## Extract to read
------------------------------------------------------------------------
Definition 2.1, the Associativity condition "wherever this makes sense" seems a bit vague, given it has to be satisfied. Do you need to either rephrase or expand on that?
You may not be a fish, but an unexplained Cat appears at the bottom of Definition 2.7. Given that you do say earlier "We take the set of natural numbers N to include 0," a three-word definition of Cat might be in order.
There appears to be a random tickybox at the end of Lemma 2.10
Bottom of page 5: you're missing a fact. Ulness the lemma is the fact, in which case that sentence belongs on the top of page 6.
Given you have a tickybox at lemma 2.17 that these are actually intended.
Def 3.1: I take it epi is a technical term and not a sort of fit, or a weird mathematical symbol that is missing a \.
Ex. 3.5: is "w.r.t." acceptable? Should it not be written out?
Bottom of page 7: should the definition of the theorem not be on the following page, given the proof is there?
------------------------------------------------------------------------
## Dataset rows
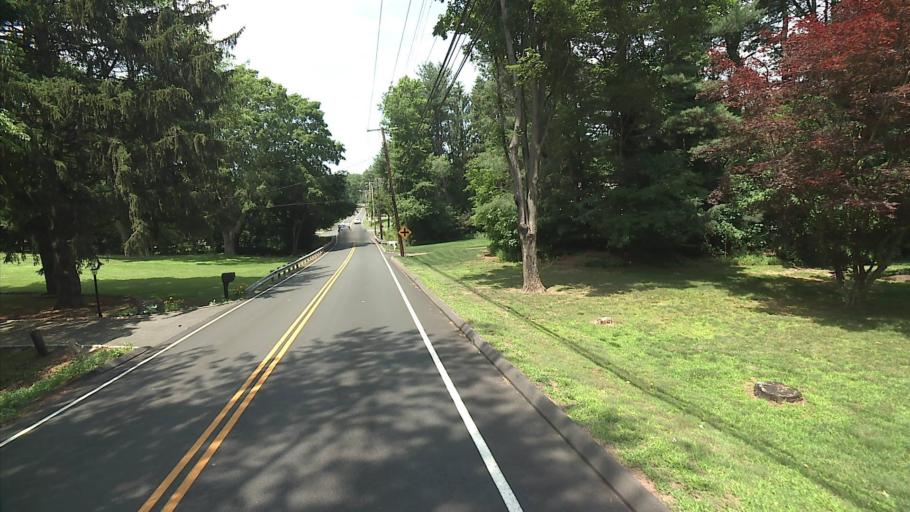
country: US
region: Connecticut
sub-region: New Haven County
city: Hamden
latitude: 41.3933
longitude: -72.8788
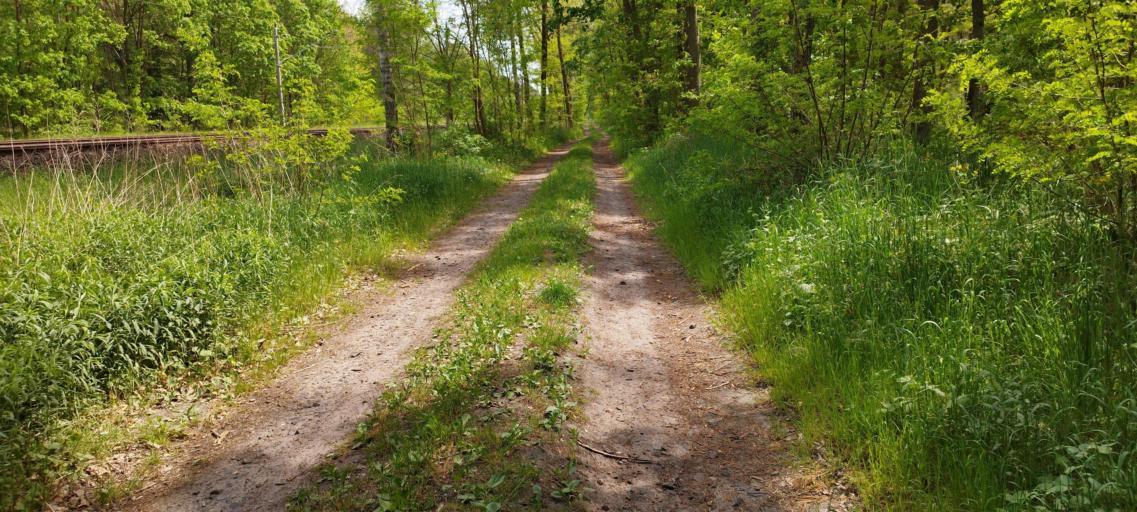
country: DE
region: Brandenburg
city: Spreenhagen
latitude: 52.3908
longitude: 13.9601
------------------------------------------------------------------------
## Tasks and exercises
1. Answer these questions from the comments:
(a) Which condition in Definition 2.1 is called a bit vague?
(b) What unexplained item appears at the bottom of Definition 2.7?
(c) Which abbreviation in Ex. 3.5 is questioned?
2. Decide whether each statement agrees with the comments, and quote the words that settle it.
(a) The comments quote an earlier statement that the set of natural numbers N includes 0.
(b) The random tickybox sits at the start of Lemma 2.10.
(c) The proof related to the bottom of page 7 is on the following page.
3. Please print the comments from "Def 3.1: I take" to "proof is there?".

## Results of the tasks
1.
(a) The Associativity condition "wherever this makes sense"
(b) Cat
(c) "w.r.t."

2.
(a) Yes: "We take the set of natural numbers N to include 0,"
(b) No: "There appears to be a random tickybox at the end of Lemma 2.10"
(c) Yes: "should the definition of the theorem not be on the following page, given the proof is there?"

3.
Def 3.1: I take it epi is a technical term and not a sort of fit, or a weird mathematical symbol that is missing a \.
Ex. 3.5: is "w.r.t." acceptable? Should it not be written out?
Bottom of page 7: should the definition of the theorem not be on the following page, given the proof is there?